*** Study material ***

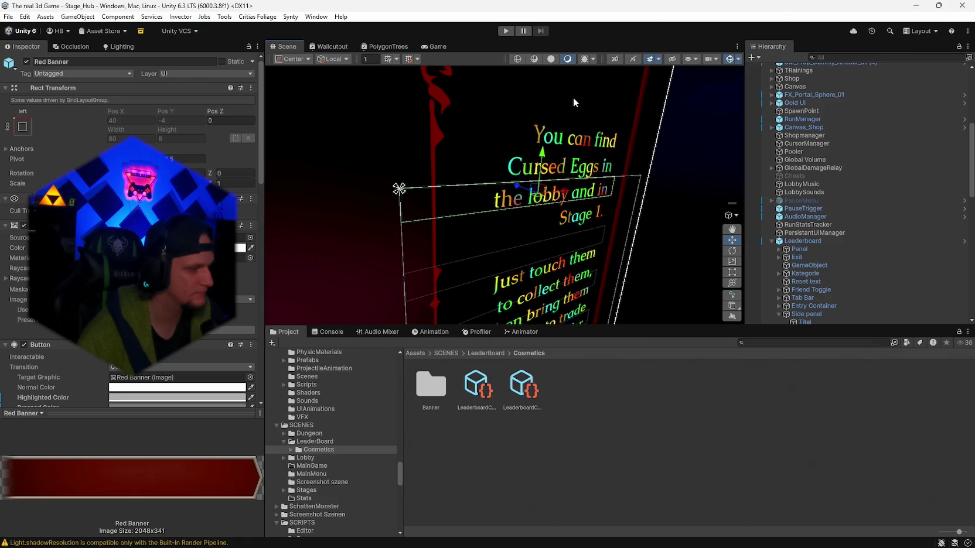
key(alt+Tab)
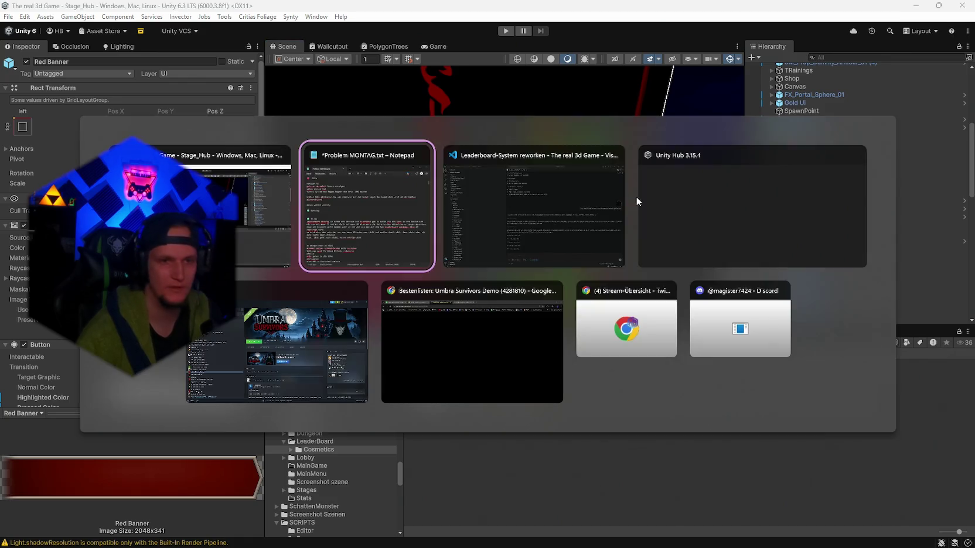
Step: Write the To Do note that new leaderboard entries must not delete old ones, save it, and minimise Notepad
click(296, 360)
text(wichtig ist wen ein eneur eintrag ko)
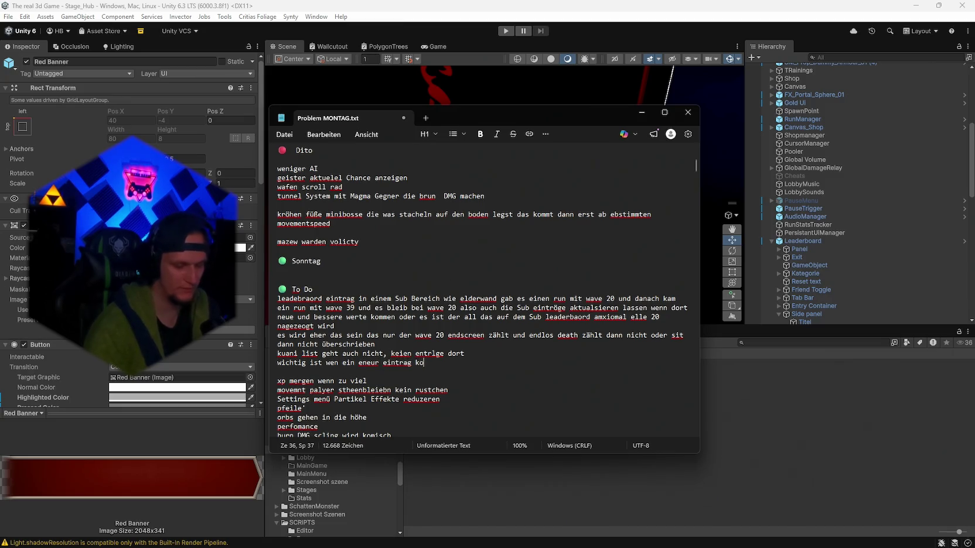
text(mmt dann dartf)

*** End of Study material ***

Prompt: In the records above, find the lines holding "text". Copy each one.

Exercise answer:
text(wichtig ist wen ein eneur eintrag ko)
text(mmt dann dartf)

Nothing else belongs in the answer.